▸ **Work instructions**: In the records that follow, find the line with "#332a26; stroke: #f8efe4;"; from there, retype every line exactly through the line with "M874 9 887 81", which also belongs to the answer.

Start of Material supplied

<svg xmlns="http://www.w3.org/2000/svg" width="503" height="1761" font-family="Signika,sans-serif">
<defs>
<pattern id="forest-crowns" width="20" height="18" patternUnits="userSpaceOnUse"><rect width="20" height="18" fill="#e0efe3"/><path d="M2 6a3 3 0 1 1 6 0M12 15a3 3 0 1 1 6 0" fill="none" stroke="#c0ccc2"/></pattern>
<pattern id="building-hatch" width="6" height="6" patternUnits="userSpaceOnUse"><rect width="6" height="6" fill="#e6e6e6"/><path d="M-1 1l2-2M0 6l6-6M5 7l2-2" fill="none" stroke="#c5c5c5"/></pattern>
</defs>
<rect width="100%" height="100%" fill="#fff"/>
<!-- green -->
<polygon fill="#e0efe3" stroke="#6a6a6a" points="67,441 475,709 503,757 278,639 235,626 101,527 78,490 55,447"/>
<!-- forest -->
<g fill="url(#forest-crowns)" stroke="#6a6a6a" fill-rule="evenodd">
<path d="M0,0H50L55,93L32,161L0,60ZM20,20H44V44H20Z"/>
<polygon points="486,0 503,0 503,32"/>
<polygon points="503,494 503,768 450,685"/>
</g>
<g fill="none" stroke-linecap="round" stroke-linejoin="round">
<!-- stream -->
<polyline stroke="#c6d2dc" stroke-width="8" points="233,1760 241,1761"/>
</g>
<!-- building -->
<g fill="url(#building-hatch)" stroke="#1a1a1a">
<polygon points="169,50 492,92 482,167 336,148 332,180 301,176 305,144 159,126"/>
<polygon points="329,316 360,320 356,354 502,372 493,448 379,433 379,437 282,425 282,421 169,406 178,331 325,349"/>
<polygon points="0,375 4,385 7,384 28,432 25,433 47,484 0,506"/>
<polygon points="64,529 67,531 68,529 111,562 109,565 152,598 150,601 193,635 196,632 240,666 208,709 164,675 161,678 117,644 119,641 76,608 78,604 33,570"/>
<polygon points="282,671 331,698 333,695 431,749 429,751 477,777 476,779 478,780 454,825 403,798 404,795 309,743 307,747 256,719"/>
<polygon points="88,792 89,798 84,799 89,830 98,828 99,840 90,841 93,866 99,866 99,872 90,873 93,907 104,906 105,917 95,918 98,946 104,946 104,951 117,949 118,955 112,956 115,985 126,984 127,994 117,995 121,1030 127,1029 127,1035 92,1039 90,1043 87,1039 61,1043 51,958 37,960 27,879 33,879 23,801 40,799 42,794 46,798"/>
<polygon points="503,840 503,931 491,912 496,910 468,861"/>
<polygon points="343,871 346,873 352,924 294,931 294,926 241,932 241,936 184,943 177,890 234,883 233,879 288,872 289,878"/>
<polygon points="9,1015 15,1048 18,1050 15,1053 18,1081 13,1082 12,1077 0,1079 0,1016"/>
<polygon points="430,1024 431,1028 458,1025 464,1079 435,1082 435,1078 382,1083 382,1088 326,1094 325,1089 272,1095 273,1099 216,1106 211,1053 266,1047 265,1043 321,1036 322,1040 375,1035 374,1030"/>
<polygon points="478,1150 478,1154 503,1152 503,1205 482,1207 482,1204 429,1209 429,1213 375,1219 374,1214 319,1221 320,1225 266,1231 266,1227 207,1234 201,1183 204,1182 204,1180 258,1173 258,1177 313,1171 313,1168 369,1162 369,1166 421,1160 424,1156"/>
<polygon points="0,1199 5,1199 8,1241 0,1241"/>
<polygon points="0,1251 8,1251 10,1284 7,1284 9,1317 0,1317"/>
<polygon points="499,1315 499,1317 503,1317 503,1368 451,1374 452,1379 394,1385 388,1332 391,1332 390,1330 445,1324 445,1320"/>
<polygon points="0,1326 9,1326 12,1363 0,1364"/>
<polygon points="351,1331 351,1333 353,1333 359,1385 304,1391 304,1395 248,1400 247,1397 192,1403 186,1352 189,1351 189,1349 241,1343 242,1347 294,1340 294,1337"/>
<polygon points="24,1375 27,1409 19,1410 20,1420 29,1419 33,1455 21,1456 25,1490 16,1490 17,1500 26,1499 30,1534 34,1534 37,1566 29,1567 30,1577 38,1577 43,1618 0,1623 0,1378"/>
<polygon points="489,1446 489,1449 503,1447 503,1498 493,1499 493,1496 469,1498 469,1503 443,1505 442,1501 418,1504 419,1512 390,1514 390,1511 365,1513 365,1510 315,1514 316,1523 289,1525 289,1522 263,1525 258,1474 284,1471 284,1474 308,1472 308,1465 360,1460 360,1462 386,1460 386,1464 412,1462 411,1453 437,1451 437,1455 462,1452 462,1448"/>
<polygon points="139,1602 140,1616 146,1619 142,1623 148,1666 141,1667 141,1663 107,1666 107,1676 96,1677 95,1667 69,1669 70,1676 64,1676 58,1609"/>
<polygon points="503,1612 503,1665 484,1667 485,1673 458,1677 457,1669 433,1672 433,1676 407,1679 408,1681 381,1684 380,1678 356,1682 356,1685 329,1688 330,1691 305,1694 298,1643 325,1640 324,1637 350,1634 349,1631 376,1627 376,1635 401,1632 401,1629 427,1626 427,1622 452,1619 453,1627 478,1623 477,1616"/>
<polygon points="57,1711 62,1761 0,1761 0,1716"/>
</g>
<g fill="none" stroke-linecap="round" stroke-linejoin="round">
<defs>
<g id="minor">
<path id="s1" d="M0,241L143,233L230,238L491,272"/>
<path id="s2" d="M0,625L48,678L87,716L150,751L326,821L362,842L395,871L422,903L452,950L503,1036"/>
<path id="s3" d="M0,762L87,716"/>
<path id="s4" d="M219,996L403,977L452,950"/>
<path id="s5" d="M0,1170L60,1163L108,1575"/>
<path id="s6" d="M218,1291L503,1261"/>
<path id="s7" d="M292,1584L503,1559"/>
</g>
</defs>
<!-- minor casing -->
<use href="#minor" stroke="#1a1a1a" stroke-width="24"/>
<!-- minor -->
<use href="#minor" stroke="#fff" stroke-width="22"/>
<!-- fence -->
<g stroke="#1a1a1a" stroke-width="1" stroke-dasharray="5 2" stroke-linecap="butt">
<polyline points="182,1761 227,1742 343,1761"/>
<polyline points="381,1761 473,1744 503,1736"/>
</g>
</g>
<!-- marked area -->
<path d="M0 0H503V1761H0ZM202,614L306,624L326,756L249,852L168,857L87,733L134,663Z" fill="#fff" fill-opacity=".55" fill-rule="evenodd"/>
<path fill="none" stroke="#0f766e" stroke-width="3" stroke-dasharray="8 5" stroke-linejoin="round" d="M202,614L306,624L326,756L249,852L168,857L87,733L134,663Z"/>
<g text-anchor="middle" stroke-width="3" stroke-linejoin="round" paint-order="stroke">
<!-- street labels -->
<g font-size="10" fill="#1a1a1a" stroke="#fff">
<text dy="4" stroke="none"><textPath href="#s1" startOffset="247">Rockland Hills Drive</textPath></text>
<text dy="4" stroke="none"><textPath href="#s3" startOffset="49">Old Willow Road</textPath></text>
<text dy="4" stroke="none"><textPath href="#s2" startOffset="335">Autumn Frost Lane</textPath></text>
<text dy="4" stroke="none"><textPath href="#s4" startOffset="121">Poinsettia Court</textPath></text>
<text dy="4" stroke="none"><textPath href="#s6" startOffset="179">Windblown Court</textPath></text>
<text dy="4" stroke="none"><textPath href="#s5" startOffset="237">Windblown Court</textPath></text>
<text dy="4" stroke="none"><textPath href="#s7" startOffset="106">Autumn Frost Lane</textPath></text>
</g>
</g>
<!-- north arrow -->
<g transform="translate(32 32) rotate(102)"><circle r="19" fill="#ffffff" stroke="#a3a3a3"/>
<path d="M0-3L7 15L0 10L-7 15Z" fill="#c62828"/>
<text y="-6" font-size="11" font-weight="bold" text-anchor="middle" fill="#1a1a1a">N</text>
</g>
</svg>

End of Material supplied
Start of Material supplied

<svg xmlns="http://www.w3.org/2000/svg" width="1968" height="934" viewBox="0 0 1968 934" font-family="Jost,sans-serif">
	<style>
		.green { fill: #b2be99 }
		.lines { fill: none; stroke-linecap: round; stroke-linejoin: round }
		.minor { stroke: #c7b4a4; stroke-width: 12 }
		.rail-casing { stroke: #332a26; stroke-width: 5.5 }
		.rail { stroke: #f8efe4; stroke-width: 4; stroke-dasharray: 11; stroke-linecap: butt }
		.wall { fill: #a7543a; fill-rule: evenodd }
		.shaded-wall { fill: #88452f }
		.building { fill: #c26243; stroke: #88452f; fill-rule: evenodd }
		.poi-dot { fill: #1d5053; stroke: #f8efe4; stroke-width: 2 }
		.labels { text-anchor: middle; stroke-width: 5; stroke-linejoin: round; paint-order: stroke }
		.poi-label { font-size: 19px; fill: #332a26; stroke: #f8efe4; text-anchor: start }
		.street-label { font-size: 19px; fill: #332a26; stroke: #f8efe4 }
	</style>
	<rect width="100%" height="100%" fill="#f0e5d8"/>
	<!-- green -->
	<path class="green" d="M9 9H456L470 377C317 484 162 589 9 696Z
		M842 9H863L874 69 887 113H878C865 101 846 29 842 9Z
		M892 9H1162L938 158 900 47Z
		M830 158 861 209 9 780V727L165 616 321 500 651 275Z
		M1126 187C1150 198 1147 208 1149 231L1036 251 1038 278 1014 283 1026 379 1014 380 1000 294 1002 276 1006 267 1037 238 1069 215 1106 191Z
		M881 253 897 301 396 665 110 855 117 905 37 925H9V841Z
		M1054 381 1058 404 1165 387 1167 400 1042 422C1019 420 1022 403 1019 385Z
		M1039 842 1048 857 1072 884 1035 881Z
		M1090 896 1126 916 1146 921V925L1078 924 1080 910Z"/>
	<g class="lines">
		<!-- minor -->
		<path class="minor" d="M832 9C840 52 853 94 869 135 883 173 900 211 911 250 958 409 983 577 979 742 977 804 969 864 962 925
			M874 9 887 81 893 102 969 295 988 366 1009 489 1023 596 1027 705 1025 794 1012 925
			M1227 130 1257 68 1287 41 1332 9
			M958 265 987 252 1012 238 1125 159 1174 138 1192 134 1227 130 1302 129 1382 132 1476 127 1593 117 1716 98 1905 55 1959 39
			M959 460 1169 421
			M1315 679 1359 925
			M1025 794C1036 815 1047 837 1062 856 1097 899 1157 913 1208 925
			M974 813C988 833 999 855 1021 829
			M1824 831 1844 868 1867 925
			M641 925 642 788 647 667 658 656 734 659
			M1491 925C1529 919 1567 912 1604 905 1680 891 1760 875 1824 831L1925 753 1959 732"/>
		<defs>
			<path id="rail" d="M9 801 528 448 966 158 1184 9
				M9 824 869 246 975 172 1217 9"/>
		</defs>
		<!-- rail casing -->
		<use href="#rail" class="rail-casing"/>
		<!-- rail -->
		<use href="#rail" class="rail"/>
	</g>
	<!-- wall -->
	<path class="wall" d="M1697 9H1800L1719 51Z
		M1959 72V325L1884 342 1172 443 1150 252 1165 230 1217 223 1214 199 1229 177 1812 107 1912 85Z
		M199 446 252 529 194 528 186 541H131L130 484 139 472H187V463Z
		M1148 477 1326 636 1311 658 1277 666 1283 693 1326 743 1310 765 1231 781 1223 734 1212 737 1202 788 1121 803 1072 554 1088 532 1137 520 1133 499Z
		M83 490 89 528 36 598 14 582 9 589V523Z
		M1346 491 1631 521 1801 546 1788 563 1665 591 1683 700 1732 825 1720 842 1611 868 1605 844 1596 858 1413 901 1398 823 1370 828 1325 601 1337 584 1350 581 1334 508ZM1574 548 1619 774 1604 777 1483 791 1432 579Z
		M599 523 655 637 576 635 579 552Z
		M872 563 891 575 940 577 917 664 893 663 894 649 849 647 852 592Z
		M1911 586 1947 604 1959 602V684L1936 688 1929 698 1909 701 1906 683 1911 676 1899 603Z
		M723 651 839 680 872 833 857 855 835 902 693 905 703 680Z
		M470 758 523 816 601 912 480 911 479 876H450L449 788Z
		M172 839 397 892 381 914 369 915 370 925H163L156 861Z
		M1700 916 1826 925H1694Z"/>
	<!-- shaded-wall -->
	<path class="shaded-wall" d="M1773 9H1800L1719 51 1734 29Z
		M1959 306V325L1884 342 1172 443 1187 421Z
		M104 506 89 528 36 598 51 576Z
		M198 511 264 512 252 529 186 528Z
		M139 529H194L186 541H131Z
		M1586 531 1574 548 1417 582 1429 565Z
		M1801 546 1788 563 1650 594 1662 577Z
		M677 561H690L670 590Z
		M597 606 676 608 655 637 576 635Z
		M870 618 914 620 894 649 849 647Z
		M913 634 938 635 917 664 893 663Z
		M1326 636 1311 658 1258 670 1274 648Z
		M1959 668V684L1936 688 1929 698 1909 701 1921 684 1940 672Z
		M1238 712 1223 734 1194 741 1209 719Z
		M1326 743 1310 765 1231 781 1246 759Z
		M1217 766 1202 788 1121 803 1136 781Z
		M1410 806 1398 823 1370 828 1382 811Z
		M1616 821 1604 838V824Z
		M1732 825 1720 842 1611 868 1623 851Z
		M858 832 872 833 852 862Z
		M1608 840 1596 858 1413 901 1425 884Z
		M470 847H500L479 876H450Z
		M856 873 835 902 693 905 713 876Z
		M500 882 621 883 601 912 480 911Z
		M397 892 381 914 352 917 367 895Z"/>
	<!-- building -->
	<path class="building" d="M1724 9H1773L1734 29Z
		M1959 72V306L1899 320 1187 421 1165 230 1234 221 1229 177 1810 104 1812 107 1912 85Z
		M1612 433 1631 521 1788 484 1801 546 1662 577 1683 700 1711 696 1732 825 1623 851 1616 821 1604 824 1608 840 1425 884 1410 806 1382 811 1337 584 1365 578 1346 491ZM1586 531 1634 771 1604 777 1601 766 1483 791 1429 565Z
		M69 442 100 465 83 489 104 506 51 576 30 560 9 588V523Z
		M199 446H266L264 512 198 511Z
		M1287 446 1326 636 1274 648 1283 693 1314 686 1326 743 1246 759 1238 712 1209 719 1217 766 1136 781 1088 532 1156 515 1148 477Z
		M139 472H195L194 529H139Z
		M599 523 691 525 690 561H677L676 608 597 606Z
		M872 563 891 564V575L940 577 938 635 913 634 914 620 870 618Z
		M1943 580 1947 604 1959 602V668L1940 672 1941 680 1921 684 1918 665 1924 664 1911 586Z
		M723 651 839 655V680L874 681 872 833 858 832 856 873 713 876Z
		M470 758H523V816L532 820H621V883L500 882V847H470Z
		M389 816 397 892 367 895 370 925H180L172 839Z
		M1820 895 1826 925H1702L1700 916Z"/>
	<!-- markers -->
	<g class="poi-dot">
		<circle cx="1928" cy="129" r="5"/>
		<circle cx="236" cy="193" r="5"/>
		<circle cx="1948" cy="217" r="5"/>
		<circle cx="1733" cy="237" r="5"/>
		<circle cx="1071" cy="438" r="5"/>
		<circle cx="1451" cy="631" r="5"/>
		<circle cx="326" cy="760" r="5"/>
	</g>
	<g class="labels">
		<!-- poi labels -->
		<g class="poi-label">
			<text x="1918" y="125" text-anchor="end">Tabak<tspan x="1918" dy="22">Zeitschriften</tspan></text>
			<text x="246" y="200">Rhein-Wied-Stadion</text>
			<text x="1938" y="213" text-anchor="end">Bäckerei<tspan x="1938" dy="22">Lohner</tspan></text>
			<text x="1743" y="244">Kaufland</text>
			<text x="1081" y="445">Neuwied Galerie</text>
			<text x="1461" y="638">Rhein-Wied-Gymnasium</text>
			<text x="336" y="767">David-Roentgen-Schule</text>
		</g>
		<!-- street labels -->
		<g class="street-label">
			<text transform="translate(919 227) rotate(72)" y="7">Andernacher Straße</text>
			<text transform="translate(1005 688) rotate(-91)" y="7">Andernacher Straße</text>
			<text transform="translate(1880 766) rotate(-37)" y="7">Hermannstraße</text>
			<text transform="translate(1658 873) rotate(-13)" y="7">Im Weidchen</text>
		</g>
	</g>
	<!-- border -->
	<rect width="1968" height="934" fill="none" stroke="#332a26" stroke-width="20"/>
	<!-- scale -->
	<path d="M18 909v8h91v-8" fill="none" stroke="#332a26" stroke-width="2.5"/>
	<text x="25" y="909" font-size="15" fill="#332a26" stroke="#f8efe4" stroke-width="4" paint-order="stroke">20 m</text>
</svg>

End of Material supplied
Start of Material supplied

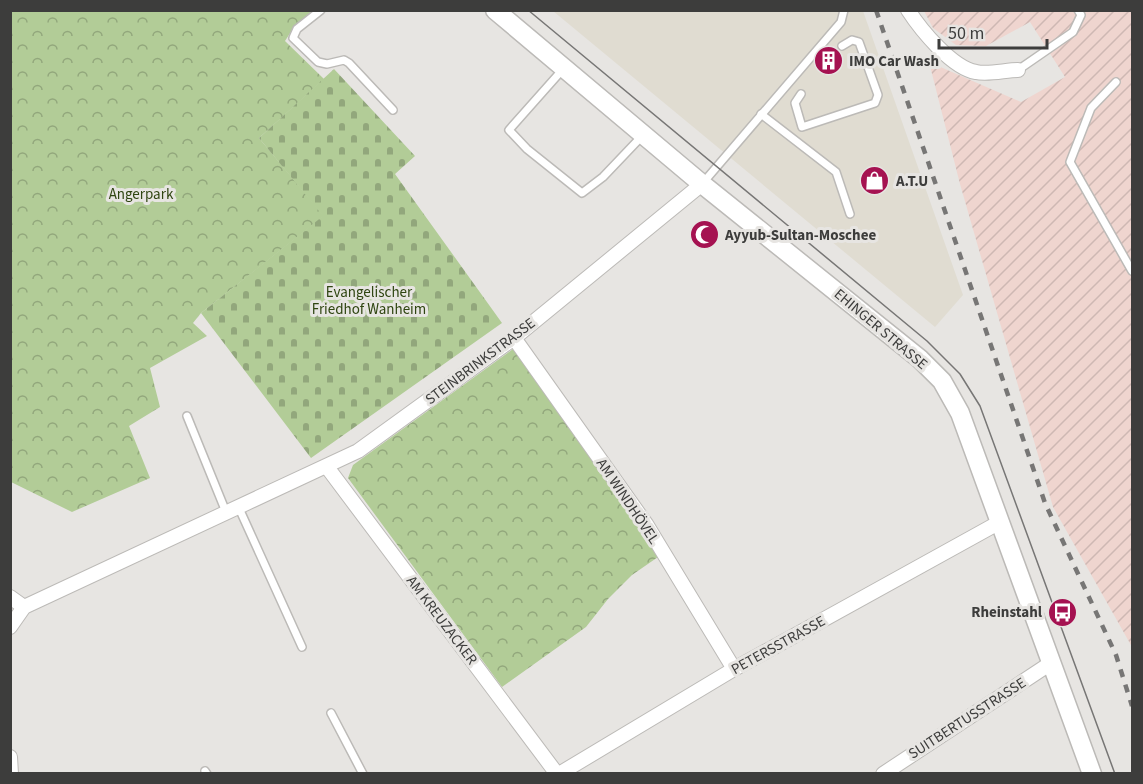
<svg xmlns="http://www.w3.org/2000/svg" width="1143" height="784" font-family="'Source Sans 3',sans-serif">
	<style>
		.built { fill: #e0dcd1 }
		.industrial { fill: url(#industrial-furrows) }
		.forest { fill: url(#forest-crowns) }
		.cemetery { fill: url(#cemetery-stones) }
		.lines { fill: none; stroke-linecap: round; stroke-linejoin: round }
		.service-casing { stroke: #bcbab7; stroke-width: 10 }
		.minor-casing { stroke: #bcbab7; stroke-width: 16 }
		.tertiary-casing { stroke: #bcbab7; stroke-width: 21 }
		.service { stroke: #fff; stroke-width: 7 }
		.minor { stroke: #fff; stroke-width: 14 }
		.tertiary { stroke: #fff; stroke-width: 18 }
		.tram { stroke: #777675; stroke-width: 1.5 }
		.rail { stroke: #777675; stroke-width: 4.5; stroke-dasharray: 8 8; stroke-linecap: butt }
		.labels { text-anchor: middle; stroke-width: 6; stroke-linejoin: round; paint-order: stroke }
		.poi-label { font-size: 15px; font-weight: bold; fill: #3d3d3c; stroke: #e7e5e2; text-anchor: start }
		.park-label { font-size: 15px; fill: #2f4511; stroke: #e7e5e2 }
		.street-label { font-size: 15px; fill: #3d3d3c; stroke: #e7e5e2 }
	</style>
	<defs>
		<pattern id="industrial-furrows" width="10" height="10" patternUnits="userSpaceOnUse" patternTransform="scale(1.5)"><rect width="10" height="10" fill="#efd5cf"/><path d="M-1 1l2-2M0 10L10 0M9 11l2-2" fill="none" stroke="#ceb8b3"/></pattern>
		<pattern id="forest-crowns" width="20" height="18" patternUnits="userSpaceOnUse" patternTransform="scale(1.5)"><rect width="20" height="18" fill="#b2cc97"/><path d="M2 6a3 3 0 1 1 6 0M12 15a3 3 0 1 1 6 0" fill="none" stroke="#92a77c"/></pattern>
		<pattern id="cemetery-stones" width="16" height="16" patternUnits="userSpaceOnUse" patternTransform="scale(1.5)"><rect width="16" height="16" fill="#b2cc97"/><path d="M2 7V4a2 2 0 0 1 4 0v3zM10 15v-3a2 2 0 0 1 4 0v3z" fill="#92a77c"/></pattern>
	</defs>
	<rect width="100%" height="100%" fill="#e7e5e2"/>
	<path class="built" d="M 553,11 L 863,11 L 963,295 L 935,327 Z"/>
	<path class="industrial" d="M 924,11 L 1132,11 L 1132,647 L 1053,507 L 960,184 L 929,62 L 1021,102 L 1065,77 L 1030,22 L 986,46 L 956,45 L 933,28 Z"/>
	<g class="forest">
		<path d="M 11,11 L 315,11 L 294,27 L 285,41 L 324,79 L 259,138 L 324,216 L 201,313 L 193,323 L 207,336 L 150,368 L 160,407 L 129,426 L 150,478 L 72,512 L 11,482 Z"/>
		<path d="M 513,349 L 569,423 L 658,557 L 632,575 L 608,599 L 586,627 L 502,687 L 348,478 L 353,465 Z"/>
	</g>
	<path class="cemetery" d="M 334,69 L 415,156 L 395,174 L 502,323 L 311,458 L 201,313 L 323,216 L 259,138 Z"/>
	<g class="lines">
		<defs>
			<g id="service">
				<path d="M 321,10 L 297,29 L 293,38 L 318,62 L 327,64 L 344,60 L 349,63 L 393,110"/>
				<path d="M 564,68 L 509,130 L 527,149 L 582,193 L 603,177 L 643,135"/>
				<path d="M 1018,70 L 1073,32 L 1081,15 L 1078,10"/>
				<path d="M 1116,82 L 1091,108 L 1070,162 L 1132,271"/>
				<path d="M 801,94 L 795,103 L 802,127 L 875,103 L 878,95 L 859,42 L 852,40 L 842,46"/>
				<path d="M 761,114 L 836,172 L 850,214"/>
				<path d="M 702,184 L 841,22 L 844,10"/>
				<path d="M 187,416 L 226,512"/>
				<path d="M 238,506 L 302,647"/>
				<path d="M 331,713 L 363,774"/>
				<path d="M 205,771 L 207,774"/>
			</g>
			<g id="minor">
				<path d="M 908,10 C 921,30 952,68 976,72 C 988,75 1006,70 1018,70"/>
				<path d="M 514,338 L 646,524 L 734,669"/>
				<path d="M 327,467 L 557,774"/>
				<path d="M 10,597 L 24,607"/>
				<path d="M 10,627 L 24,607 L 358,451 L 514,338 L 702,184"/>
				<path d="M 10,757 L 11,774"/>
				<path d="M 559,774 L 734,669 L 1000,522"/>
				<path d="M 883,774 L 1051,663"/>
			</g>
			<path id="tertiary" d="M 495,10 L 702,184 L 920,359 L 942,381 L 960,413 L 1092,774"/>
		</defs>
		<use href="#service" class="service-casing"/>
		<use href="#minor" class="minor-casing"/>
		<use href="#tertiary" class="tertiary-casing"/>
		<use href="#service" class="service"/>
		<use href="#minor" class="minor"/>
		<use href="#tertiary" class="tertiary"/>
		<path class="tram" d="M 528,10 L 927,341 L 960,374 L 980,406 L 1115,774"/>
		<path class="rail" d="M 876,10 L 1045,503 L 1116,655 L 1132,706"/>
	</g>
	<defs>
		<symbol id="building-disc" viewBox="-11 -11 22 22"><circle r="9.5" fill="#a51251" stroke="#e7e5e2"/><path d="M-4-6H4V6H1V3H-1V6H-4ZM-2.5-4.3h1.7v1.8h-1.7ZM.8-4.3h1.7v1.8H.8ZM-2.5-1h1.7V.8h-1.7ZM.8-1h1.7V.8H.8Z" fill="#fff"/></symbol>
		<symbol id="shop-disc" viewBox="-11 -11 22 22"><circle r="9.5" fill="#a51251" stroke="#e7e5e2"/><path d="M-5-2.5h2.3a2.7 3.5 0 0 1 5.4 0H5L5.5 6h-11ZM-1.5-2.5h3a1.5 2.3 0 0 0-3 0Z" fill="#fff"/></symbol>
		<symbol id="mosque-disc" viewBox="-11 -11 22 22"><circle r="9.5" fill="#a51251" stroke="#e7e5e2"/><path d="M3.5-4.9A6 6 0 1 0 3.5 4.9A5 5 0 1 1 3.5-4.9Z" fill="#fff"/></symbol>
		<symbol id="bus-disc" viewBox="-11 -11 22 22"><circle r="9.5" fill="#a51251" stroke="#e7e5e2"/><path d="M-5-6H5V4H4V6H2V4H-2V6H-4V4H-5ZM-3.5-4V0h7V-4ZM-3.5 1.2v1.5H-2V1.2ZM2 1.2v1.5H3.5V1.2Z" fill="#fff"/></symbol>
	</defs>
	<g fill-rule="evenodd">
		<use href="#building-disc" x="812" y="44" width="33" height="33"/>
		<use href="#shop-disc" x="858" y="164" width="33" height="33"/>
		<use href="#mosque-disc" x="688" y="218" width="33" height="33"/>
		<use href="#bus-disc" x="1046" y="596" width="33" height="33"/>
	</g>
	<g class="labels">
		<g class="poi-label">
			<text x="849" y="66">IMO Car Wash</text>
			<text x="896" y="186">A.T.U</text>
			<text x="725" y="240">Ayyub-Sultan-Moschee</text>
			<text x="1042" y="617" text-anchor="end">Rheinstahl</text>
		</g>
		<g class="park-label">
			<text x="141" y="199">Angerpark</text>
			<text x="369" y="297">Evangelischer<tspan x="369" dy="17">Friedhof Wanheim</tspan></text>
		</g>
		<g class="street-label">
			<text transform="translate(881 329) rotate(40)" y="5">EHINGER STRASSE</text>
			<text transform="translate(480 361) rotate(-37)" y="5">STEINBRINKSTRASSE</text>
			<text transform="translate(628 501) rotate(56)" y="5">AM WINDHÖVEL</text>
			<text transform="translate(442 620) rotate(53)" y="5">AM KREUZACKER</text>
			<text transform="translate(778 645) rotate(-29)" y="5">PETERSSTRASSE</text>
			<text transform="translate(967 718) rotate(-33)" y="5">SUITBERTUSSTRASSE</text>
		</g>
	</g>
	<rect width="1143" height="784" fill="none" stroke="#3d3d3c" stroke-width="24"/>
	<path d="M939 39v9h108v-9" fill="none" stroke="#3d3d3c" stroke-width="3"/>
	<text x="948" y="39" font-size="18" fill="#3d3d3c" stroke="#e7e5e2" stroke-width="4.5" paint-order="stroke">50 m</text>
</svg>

End of Material supplied

▸ **Answer section**:
		.poi-label { font-size: 19px; fill: #332a26; stroke: #f8efe4; text-anchor: start }
		.street-label { font-size: 19px; fill: #332a26; stroke: #f8efe4 }
	</style>
	<rect width="100%" height="100%" fill="#f0e5d8"/>
	<!-- green -->
	<path class="green" d="M9 9H456L470 377C317 484 162 589 9 696Z
		M842 9H863L874 69 887 113H878C865 101 846 29 842 9Z
		M892 9H1162L938 158 900 47Z
		M830 158 861 209 9 780V727L165 616 321 500 651 275Z
		M1126 187C1150 198 1147 208 1149 231L1036 251 1038 278 1014 283 1026 379 1014 380 1000 294 1002 276 1006 267 1037 238 1069 215 1106 191Z
		M881 253 897 301 396 665 110 855 117 905 37 925H9V841Z
		M1054 381 1058 404 1165 387 1167 400 1042 422C1019 420 1022 403 1019 385Z
		M1039 842 1048 857 1072 884 1035 881Z
		M1090 896 1126 916 1146 921V925L1078 924 1080 910Z"/>
	<g class="lines">
		<!-- minor -->
		<path class="minor" d="M832 9C840 52 853 94 869 135 883 173 900 211 911 250 958 409 983 577 979 742 977 804 969 864 962 925
			M874 9 887 81 893 102 969 295 988 366 1009 489 1023 596 1027 705 1025 794 1012 925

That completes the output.